## About this exercise:
Could you copy the data that follows exactly as written, but drop the pictures?

## Data excerpt:
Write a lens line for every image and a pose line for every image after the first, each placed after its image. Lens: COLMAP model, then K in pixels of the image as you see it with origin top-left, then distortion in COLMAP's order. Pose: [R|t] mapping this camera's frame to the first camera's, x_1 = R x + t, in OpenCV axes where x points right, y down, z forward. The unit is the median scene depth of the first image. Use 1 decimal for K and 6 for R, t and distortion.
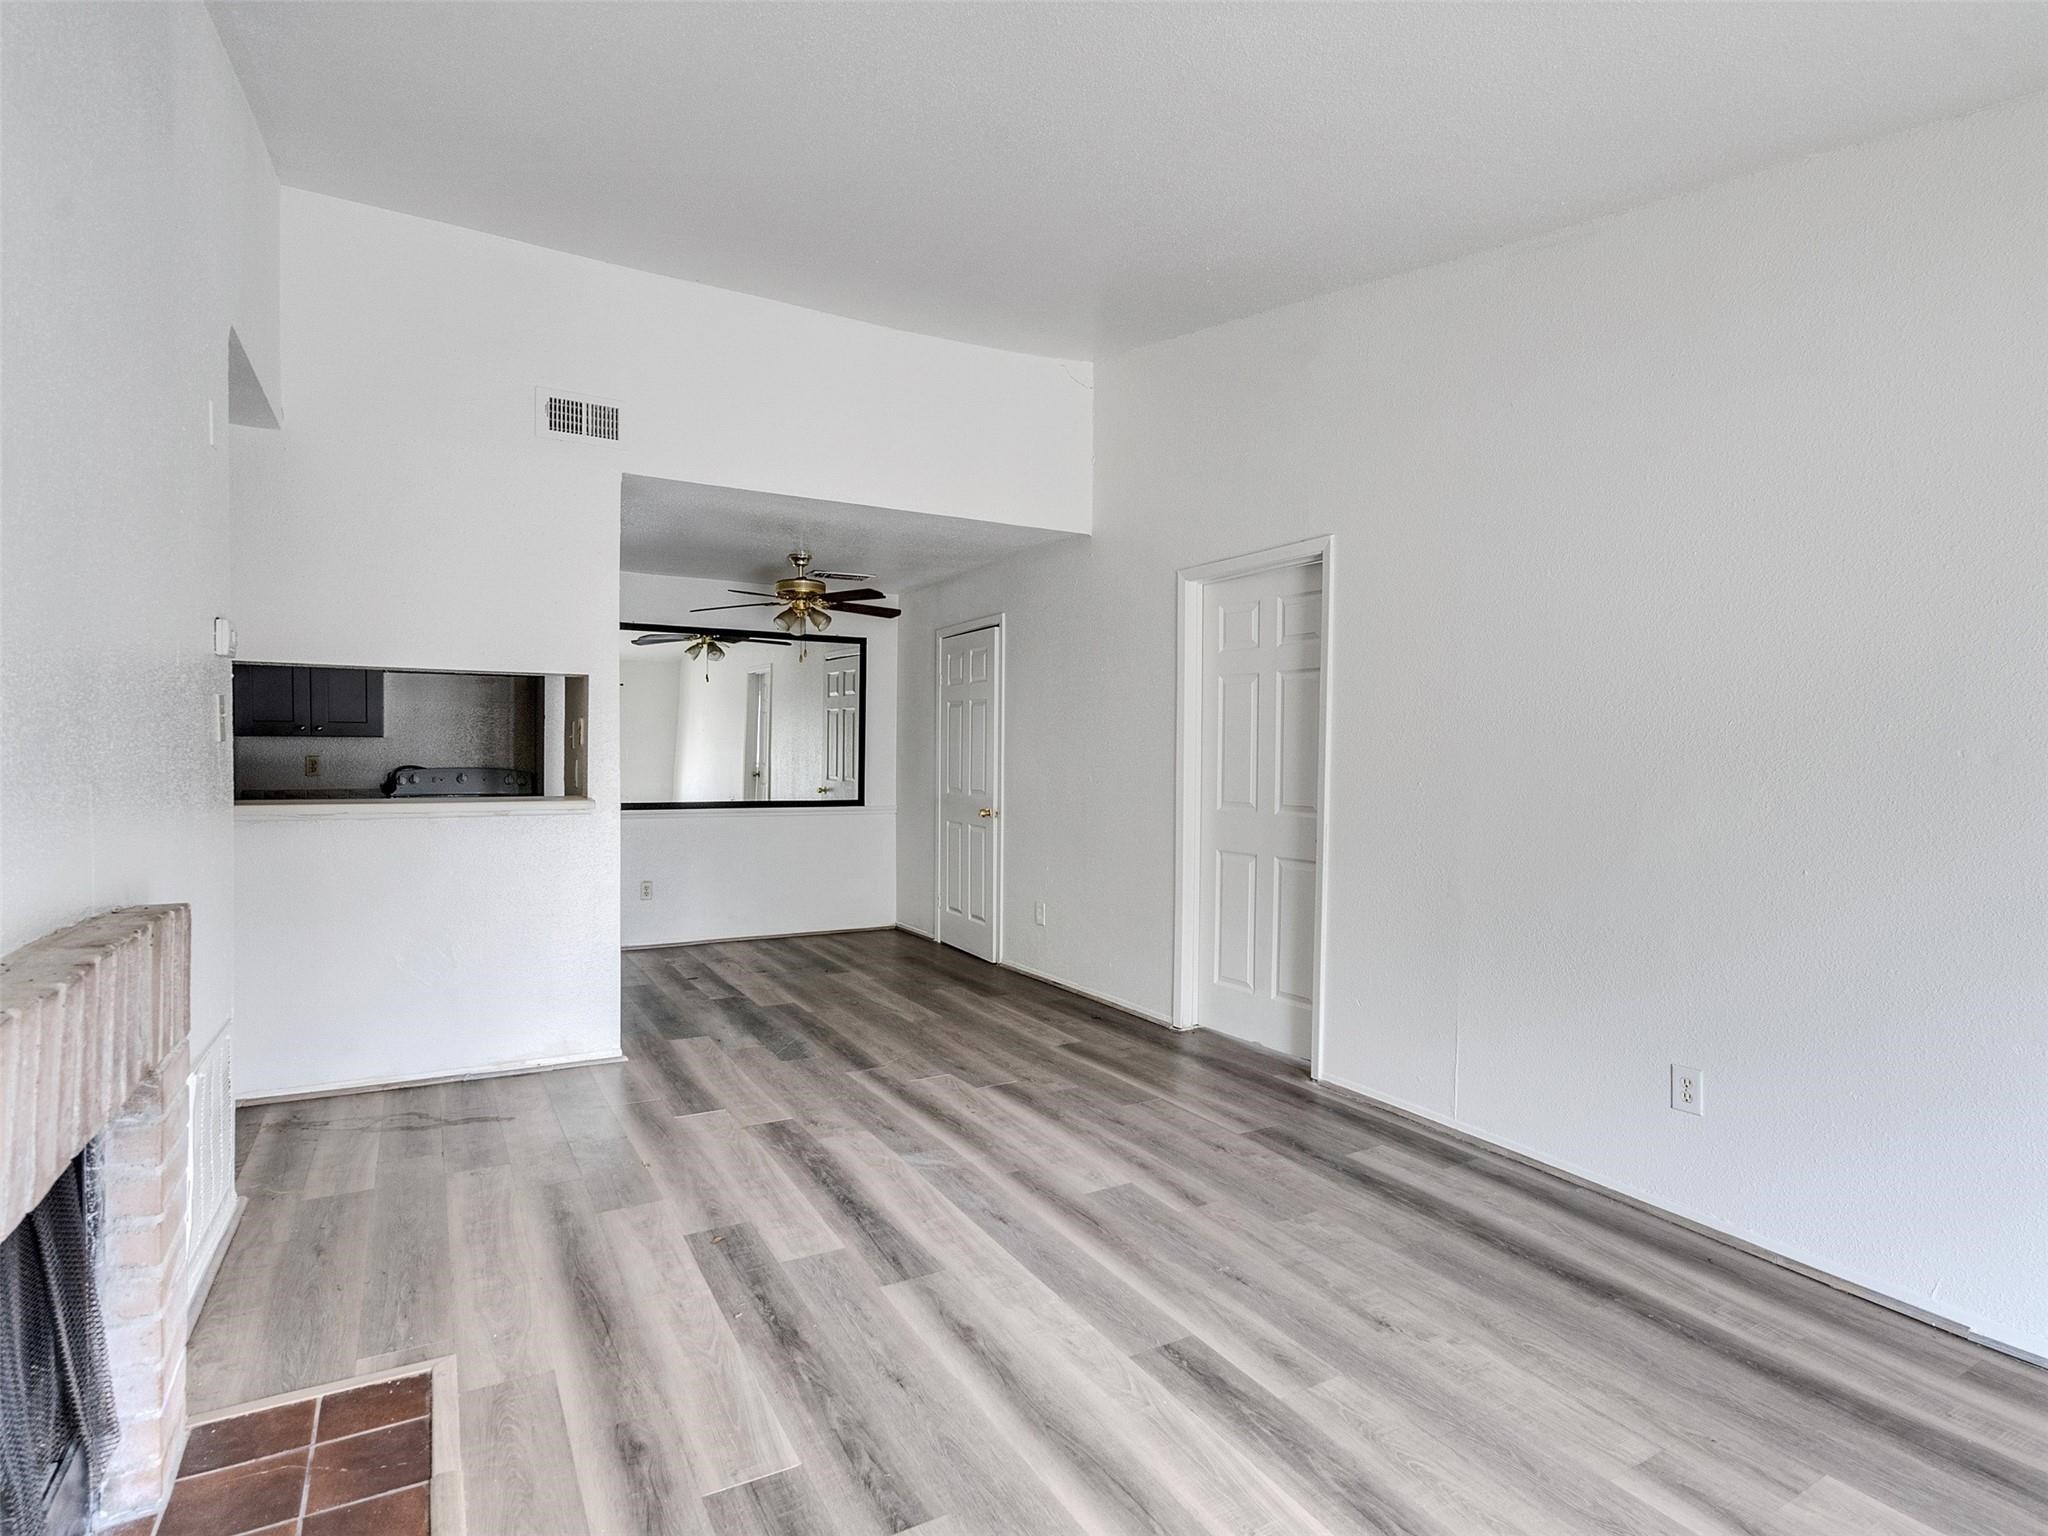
lens RADIAL K [[1053.8, 0, 1016.6], [0, 1053.8, 764.2], [0, 0, 1]] dist [0.007551, 0.000040]
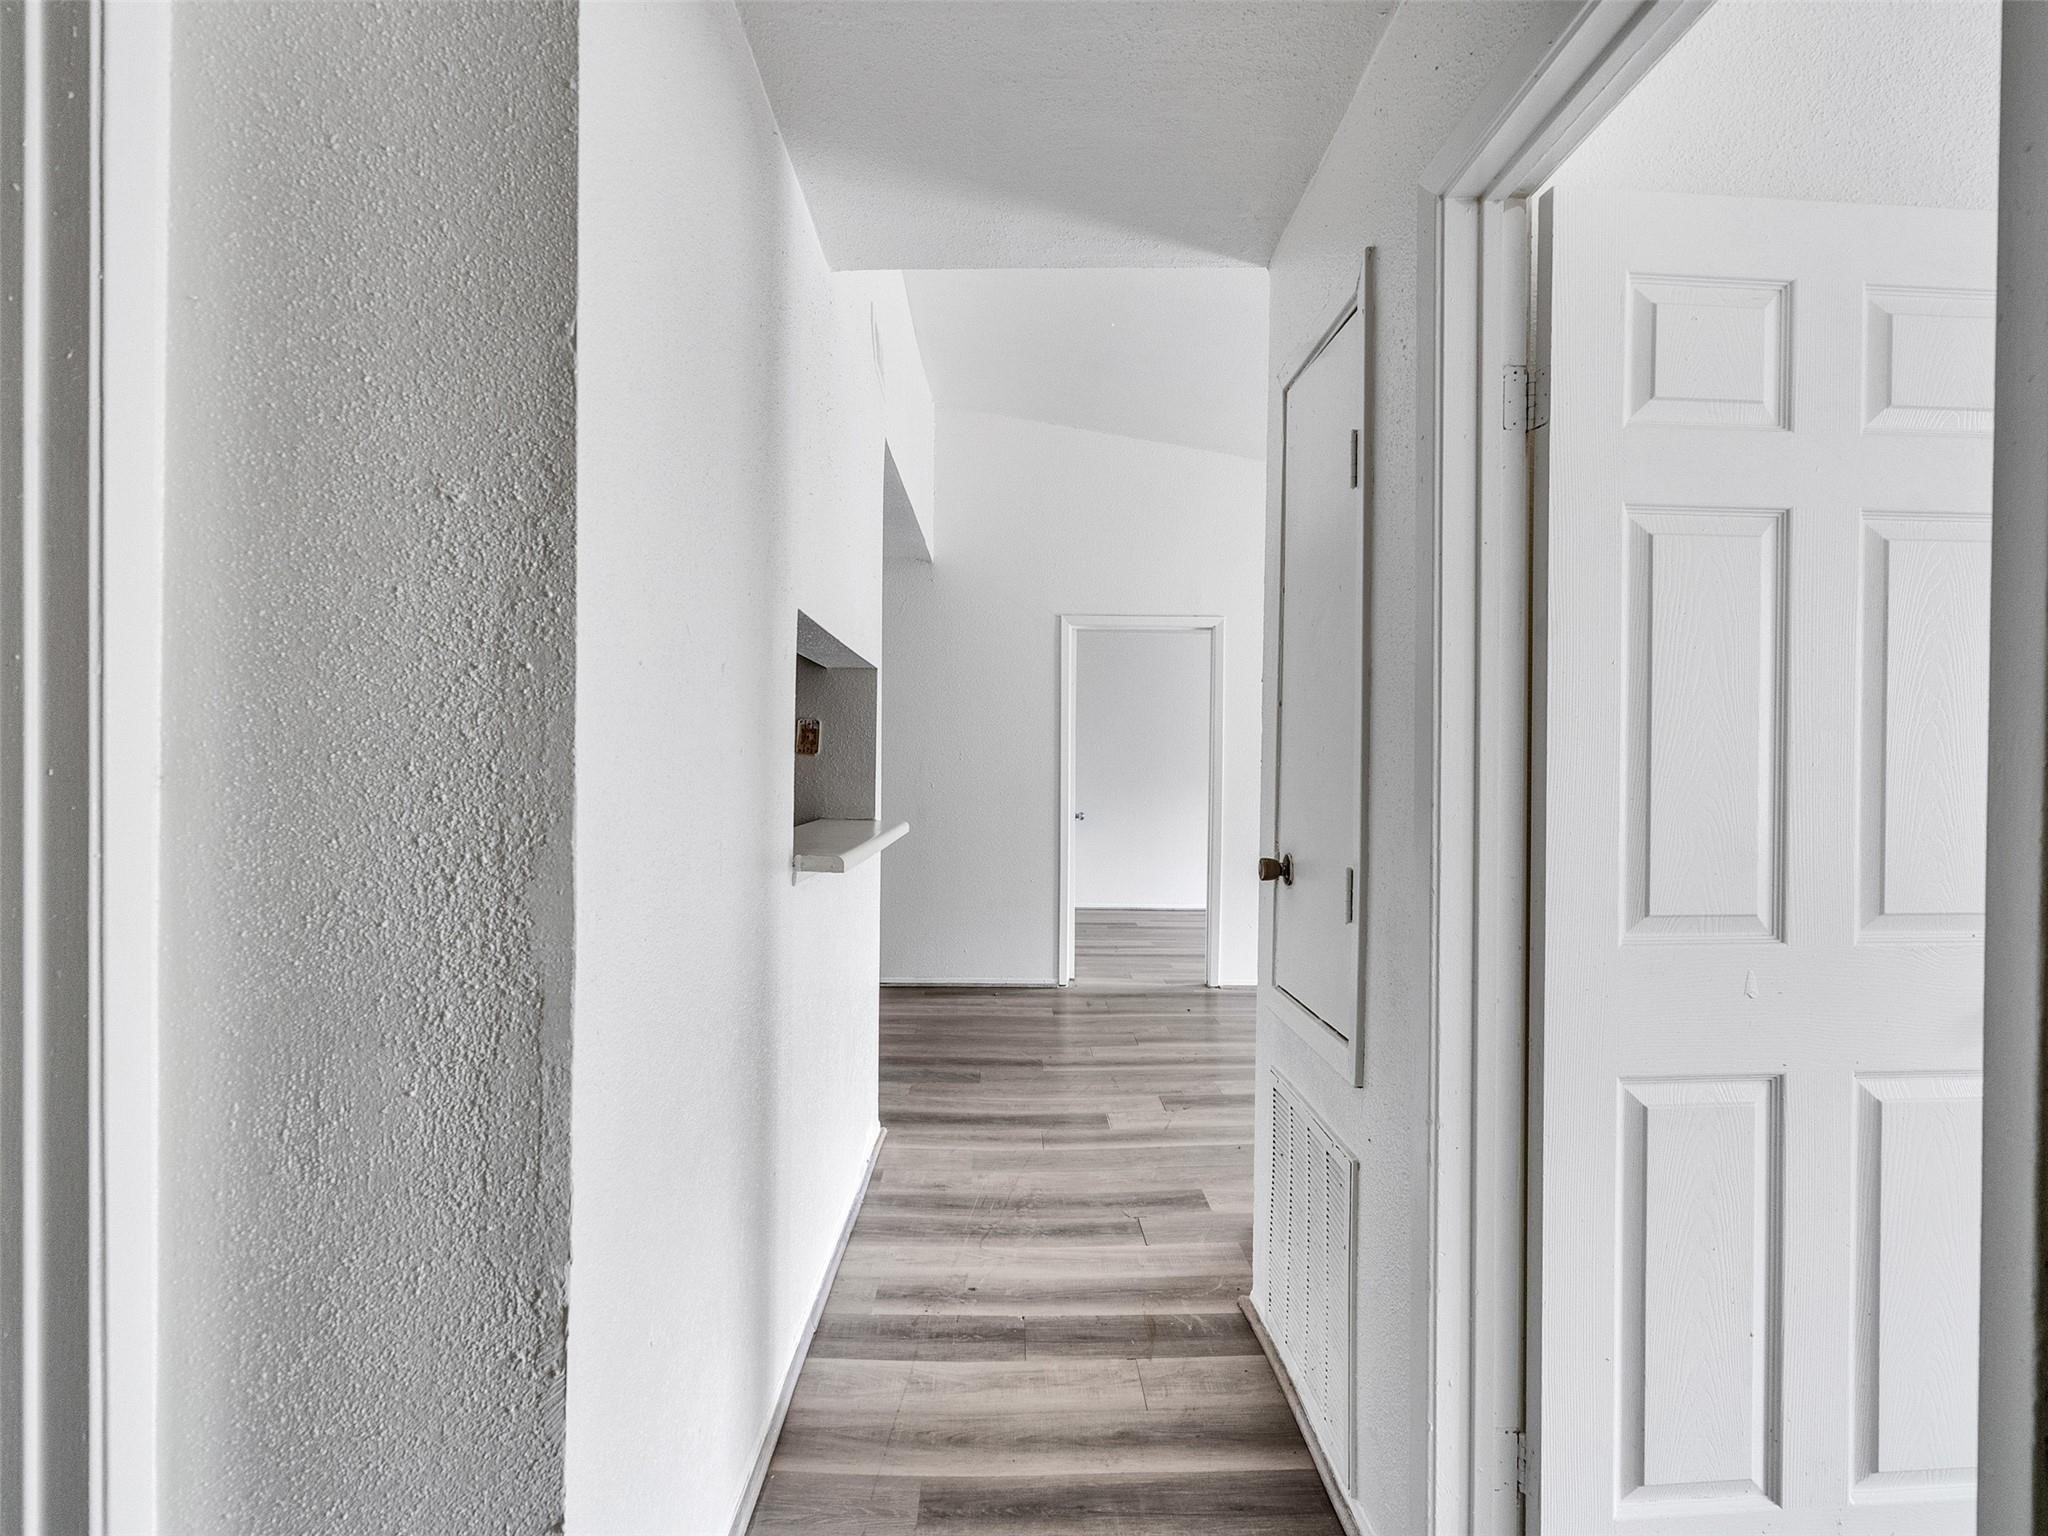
lens RADIAL K [[1053.8, 0, 1023.8], [0, 1053.8, 765.0], [0, 0, 1]] dist [0.007551, 0.000040]
pose [[0.466451, -0.005652, 0.884529, -1.041220], [-0.001403, 0.999974, 0.007129, -0.018060], [-0.884546, -0.004566, 0.466430, 0.501545]]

## Task output:
Write a lens line for every image and a pose line for every image after the first, each placed after its image. Lens: COLMAP model, then K in pixels of the image as you see it with origin top-left, then distortion in COLMAP's order. Pose: [R|t] mapping this camera's frame to the first camera's, x_1 = R x + t, in OpenCV axes where x points right, y down, z forward. The unit is the median scene depth of the first image. Use 1 decimal for K and 6 for R, t and distortion.
lens RADIAL K [[1053.8, 0, 1016.6], [0, 1053.8, 764.2], [0, 0, 1]] dist [0.007551, 0.000040]
lens RADIAL K [[1053.8, 0, 1023.8], [0, 1053.8, 765.0], [0, 0, 1]] dist [0.007551, 0.000040]
pose [[0.466451, -0.005652, 0.884529, -1.041220], [-0.001403, 0.999974, 0.007129, -0.018060], [-0.884546, -0.004566, 0.466430, 0.501545]]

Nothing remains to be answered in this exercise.